Na construção de sua mitologia, a Mother Monster aplica elementos sacros a pesadas batidas techno-industriais postos num contexto Pop e comercial. E o que líricamente soa forçado, musicalmente é apenas infeccioso. Canções como Government HookerScheiße e Americano têm climas decadentes que remetem à dramaticidade religiosa - tanto nos arranjos quanto na performance vocal de Gaga. Ao contrário do que escrevera Menezes, Gaga e produtores soam muito inspirados na construção de seu próprio mito, flertando com as artes cristãs alemãs e latinas.
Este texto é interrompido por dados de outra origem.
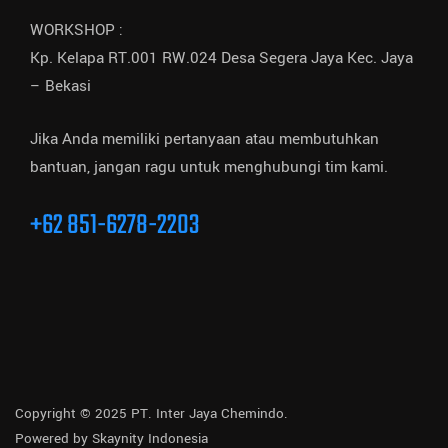
WORKSHOP :
Kp. Kelapa RT.001 RW.024 Desa Segera Jaya Kec. Jaya
– Bekasi
Jika Anda memiliki pertanyaan atau membutuhkan
bantuan, jangan ragu untuk menghubungi tim kami.
+62 851-6278-2203
Copyright © 2025 PT. Inter Jaya Chemindo.
Powered by
Skaynity Indonesia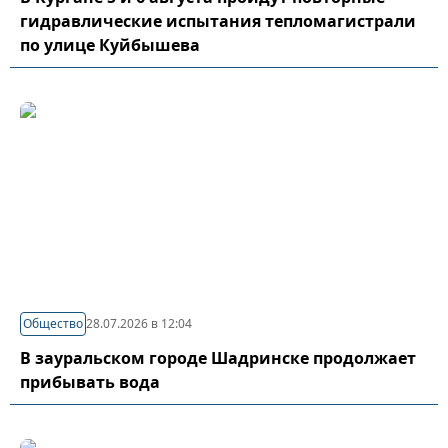
гидравлические испытания тепломагистрали
по улице Куйбышева
Общество
28.07.2026 в 12:04
В зауральском городе Шадринске продолжает
прибывать вода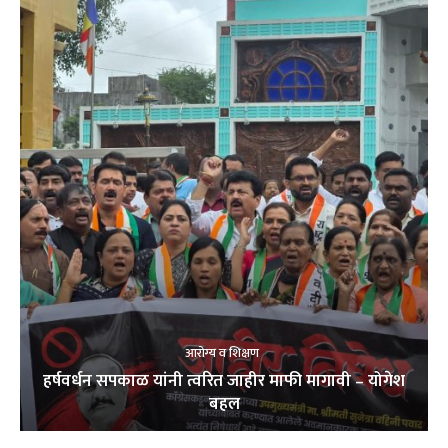
आरोग्य व शिक्षण
हर्षवर्धन सपकाळ यांनी त्वरित जाहीर माफी मागावी – योगेश
बहल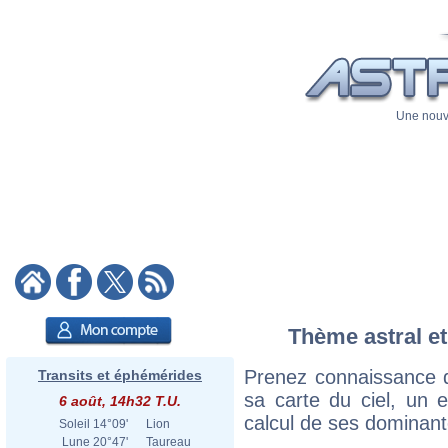
Une nouve
Thème astral et
Prenez connaissance 
Transits et éphémérides
sa carte du ciel, un ex
6 août, 14h32 T.U.
calcul de ses dominant
Soleil
14°09'
Lion
Lune
20°47'
Taureau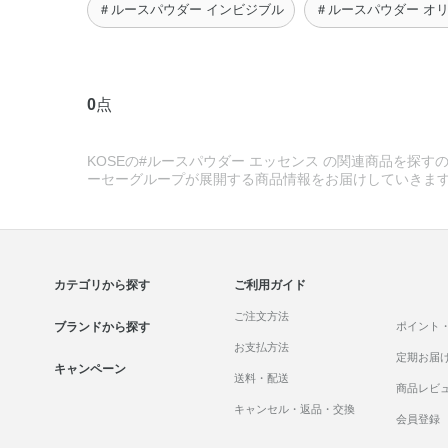
＃ルースパウダー インビジブル
＃ルースパウダー オ
0
点
KOSEの#ルースパウダー エッセンス の関連商品を探すの
ーセーグループが展開する商品情報をお届けしていきま
カテゴリから探す
ご利用ガイド
ご注文方法
ブランドから探す
ポイント
お支払方法
定期お届
キャンペーン
送料・配送
商品レビ
キャンセル・返品・交換
会員登録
Em canções com "Hair" e Bloody Mary ela imprime vocais dramáticos que evocam hinos religiosos amplamente revigorantes e melancólicos. E, como mencionara Dan Martin, para o NME.com, é em faixas sem toda a manipulação do "seja você mesmo" que ela se eleva e brilha intensamente.

The Edge of Glory é provavelmente a melhor faixa do disco; lembrando o estilo de Dance que dera nova decolagem à carreira de Cher em meados dos anos 1990, Gaga emociona com uma performance vocal que te transporta à época em que músicas eram feitas apenas para nos fazer sentir bem - daí vem aquele maravilhoso solo de saxofone do legendário Clarence Clemons, retirando toda a escuridão das faixas precedentes, dando-nos uma sensação de luz realmente paradisíaca.
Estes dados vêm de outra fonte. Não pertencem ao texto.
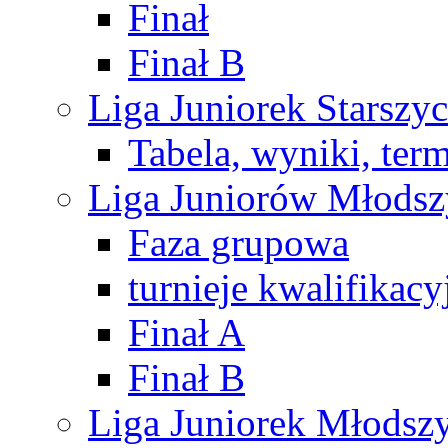
Finał
Finał B
Liga Juniorek Starsz
Tabela, wyniki, ter
Liga Juniorów Młods
Faza grupowa
turnieje kwalifikacy
Finał A
Finał B
Liga Juniorek Młods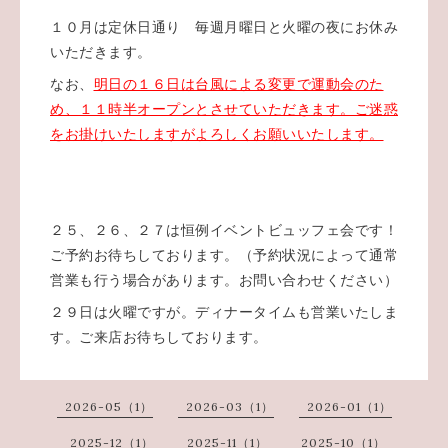
１０月は定休日通り 毎週月曜日と火曜の夜にお休み
いただきます。
なお、
明日の１６日は台風による変更で運動会のた
め、１１時半オープンとさせていただきます。ご迷惑
をお掛けいたしますがよろしくお願いいたします。
２５、２６、２７は恒例イベントビュッフェ会です！
ご予約お待ちしております。（予約状況によって通常
営業も行う場合があります。お問い合わせください）
２９日は火曜ですが。ディナータイムも営業いたしま
す。ご来店お待ちしております。
2026-05（1）
2026-03（1）
2026-01（1）
2025-12（1）
2025-11（1）
2025-10（1）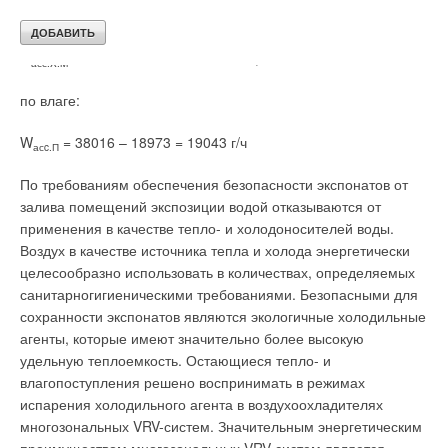
теплу
Q
= 43200 – 24303 = 18897 Вт;
асс.X.M
по влаге:
W
= 38016 – 18973 = 19043 г/ч
асc.П
По требованиям обеспечения безопасности экспонатов от
залива помещений экспозиции водой отказываются от
применения в качестве тепло- и холодоносителей воды.
Воздух в качестве источника тепла и холода энергетически
целесообразно использовать в количествах, определяемых
санитарногигиеническими требованиями. Безопасными для
сохранности экспонатов являются экологичные холодильные
агенты, которые имеют значительно более высокую
удельную теплоемкость. Остающиеся тепло- и
влагопоступления решено воспринимать в режимах
испарения холодильного агента в воздухоохладителях
многозональных VRV-систем. Значительным энергетическим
Na balada Yoü and I a pegada Rock 'n' Roll apresentada meses atrás na turnê Monster Ball é reproduzida sem grandes exageros e distorções: aqui é Lady Gaga, seja ela quem for e apesar de toda sua parafernalha imagética, que ofusca com sua voz e carisma. A esse ponto, se você estiver disposto, tais questões se dissipam e você apenas curte a viagem.

Dancefloor Hooker

Por Lady Gaga ser alguém que se apropria de diversos elementos da Cultura Pop, é muito fácil desmerece-la de maneira superficial. Discursos de cópias e plágios são vazios porque, afinal, o que hoje pode ser chamado de original em estado puro? O grande atrativo de Gaga é expressar suas inúmeras referências de maneira única [e muito mais abrangentes às quais a acusam de copiar].

E se, finalmente, pode-se querer descartá-la por toda a baboseira de suas palavras e discursos, está mais que provado que na pista ela continua empolgando e reinando. "Born This Way" é um álbum que cresce quando simplesmente nos deixamos levar por sua produção ora repetida (Judas - que remete a Bad Romance) ora impecável ("The Edge of Glory"). De todo o caso, é uma obra que se conecta conosco por sua contradição e inegável capacidade de nos instigar.

[Nota: 9]

3 comentários:

Dannillo Lima Rocha disse...

tipo. amei. preciso dizer mais nada não. rs

Marco Antonio disse...

dispenso a mother monster, os little monsters, os discursos repetidos, as referências exageradas, a atitude pouco sexy, andrógina demais, quase irreconhecível nessa concepção do extremo do ser humano da era pós-industrial e fico tão-somente com as múcias ótimas do disco, simplesmente pq elas me dão vontade de dançar. e pq me fez lembrar de uma memória q não se desloca, algo como Bonnie Tyler, ou o fim da década de 80 e início de 90, pq são recortes e sensações pessoais. bjo quirita.

Tamara disse...

Vou usar uma máxima usada por aí: O freak é o novo cult. Só não sei se gosto disso... Massss, viva a mother monster por nos mostrar isso! Artigo ótimo.. Destrinchou mesmo hein esse menino?!